The reason for not making the partnership’s terms public may have been that the Ukrainian government was not sure that the Ukrainian parliament and Ukrainian citizens would be excited about the terms of the agreement, including the aforementioned U.S. priority rights to revenue from military assistance contributions. Although many members of parliament did not appreciate being kept in the dark and were concerned about significant risks, their overwhelming support for the agreement was likely motivated by a need to maintain American military assistance and positive relations with the United States. Indeed, in the run-up to the vote, President Zelenskyy opined that the U.S. should consider revoking visas for members of parliament who voted against ratification. Such treatment of the Ukrainian parliament diminishes its institutional role and agency by effectively denying it meaningful participation in the consequential national choices within its constitutional powers. If the parliament can be sidelined in this instance, Russia and the U.S. might be wondering why it could not be sidelined in the context of peace talks. The hope is that the Ukrainian lawmakers would take a stronger stand in the latter context.

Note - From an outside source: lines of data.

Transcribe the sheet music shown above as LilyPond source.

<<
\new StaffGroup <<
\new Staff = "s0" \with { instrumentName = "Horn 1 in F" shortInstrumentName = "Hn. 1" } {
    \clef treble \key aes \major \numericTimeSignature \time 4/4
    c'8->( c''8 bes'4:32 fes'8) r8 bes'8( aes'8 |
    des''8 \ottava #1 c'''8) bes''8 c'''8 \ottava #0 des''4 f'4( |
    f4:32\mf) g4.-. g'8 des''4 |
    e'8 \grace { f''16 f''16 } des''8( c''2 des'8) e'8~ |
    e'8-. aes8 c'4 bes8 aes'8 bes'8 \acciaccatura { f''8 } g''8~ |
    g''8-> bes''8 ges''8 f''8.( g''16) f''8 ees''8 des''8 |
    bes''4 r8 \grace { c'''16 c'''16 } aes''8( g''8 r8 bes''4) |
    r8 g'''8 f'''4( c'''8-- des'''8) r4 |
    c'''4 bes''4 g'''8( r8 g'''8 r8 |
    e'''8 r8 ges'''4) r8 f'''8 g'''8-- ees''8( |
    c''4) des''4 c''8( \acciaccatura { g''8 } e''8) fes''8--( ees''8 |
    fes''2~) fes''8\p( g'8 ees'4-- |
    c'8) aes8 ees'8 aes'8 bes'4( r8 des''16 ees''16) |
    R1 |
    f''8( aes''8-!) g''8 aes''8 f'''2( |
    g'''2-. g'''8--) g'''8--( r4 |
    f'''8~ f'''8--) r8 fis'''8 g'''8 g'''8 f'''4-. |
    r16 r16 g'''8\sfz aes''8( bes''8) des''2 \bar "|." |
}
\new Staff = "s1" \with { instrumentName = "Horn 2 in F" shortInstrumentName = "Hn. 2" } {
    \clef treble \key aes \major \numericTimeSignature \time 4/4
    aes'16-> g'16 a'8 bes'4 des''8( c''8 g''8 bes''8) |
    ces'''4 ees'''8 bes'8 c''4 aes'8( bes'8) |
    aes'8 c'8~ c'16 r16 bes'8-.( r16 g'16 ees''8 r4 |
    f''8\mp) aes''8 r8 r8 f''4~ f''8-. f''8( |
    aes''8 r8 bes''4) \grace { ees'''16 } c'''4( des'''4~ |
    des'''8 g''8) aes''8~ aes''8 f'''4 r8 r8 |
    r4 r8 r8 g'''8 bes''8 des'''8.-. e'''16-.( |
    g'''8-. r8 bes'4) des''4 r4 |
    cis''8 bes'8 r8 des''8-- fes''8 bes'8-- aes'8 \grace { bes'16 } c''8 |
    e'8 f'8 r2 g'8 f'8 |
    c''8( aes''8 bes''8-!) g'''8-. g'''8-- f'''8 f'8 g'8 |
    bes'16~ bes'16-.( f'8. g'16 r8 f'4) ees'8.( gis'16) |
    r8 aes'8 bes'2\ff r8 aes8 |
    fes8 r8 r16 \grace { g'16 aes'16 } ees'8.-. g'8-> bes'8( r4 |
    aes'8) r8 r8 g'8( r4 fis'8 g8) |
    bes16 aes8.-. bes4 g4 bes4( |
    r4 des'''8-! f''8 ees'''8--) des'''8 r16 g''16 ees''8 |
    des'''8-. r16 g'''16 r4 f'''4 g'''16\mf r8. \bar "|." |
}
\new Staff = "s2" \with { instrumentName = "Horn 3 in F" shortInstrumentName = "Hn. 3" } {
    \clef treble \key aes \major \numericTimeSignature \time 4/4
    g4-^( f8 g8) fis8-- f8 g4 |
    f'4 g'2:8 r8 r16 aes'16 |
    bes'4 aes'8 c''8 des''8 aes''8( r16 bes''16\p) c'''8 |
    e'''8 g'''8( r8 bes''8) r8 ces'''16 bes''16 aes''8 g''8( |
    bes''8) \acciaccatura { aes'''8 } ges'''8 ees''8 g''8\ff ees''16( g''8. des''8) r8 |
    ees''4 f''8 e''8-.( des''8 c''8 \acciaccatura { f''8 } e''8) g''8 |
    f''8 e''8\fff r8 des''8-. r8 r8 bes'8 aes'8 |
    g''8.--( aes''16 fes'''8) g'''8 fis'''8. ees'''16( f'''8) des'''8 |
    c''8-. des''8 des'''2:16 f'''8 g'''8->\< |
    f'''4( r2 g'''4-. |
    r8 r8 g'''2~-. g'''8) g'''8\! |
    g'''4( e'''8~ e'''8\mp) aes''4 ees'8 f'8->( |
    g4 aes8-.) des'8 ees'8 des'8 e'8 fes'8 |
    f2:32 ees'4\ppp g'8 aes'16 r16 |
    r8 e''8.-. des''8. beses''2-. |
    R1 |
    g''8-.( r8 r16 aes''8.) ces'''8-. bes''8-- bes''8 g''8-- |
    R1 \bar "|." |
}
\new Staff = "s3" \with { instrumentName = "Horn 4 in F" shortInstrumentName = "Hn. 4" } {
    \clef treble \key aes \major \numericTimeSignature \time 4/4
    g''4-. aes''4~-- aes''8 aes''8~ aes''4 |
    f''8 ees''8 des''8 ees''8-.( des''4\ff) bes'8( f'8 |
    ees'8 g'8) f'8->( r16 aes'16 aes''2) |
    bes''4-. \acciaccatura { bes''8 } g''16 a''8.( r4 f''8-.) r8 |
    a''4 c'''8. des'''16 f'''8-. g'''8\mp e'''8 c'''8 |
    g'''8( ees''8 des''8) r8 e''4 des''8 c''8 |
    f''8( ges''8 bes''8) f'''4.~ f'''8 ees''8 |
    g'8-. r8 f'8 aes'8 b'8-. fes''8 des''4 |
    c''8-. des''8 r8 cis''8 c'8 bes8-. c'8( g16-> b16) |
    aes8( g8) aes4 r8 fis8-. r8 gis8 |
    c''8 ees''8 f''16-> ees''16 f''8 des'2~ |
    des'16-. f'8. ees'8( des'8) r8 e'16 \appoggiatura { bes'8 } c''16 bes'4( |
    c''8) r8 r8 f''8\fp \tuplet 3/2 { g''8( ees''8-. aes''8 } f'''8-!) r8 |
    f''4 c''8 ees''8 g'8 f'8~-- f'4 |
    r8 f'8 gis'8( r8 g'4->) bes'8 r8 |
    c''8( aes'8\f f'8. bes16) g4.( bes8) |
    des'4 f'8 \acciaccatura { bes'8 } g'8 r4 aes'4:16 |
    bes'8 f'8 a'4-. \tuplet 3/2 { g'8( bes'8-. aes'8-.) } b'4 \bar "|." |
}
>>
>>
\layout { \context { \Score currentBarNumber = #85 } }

It would be in the interest of both the Ukrainian and American people to understand the nature of the partnership they have to avoid surprises and disappointments down the road that may harm the U.S.-Ukraine relations and result in legal disputes. As Curtis Bradley, Jack Goldsmith, and Oona Hathaway previously argued in Lawfare, under the Case-Zablocki Act, the U.S. secretary of state shall publish and report the LP Agreement to Congress, considering its connection to the Framework Agreement. The Ukrainian lawmakers' efforts to obtain the commercial agreements from the Ukrainian government have been unsuccessful so far, with the Ukrainian agency relying on its confidentiality obligations to DFC under the agreements.

***

The publicly available information suggests that Ukraine likely traded robust commercial incentives for continued U.S. military assistance to defend itself against Russia for less or little revenue from the partnership in the long term. Indeed, the more assistance the U.S. provides, the less long-term revenue from the fund Ukraine would get. One member of parliament succinctly summarized the Ukrainian choice: “This is about the fact that the world is pragmatic and cynical, and we need to survive in it.”


Mykhailo Soldatenko is an attorney in Ukraine and New York and an S.J.D. candidate at Harvard Law School. He was previously a senior associate at a leading Ukrainian law firm, practicing international dispute resolution. He is also currently a Legal Fellow at Lawfare.